I have limited knowledge on all the wonderful things Unity does in the background for me. This includes how it creates and project shadows.
Let’s say I have a 3d tree and I want it to project it’s shadow on the ground.
I personally see that 3d model as a complex object that Unity has to figure out before creating/projecting it’s shadow. This includes all the overlapping parts such as leaves and branches.
Is it normal to believe that using another 3d model (flat shaped) that grossly imitates the tree’s 3d general shape to project a fake shadow instead of the tree itself would have a difference performance wise since the flat shape is in my opinion much simpler to calculate than a tree and it’s overlapping objects?
See picture for what I mean.
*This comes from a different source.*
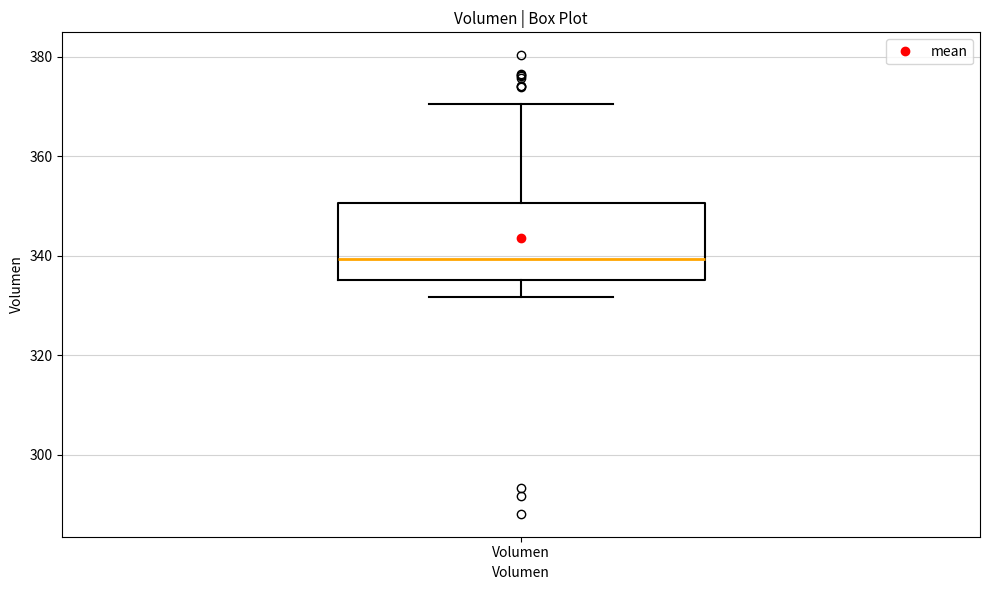

Where is the upper edge of the box for Volumen on the y-axis? The values are not printed on the chart, so give them approximately, as read against the axis.

350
The white flat surface would be aligned to the center of the tree and marked as cast shadow only of course.
Maybe It’s not worth it and I’m complicating things too much and I should only mark cast shadow on the tree model itself.
What’s your take on that?
From the tests that I have done so far I don’t see much of a difference between the two but before going further I thought asking experts their opinion would be a good idea.
You can take your simplified mesh and, on the mesh renderer component, set the “cast shadows” setting to “shadows only”. On the complicated mesh, just set it to “off”.
To go into a bit more detail about your question, the way most game engines since, I dunno, 2003 and on render shadows is to use something called shadowmapping. This includes Unity. Effectively, for each light the scene is rendered from the point of view from that light and the results are written to a special texture called a depthmap. This can later be sampled for the normal camera rendering to determine if a particular area is in shadow or not relative to each light.
The overall takeaway from this is that geometric complexity really isn’t going to have an impact on the performance of your shadows. Yes, technically in order to render that shadowmap you need to transform all of the verts of the mesh but vertcount/polycount simply isn’t an issue on any modern non-VR, non-mobile platform these days. The quality of the shadowmap and the fillrate it requires is going to be the big factor.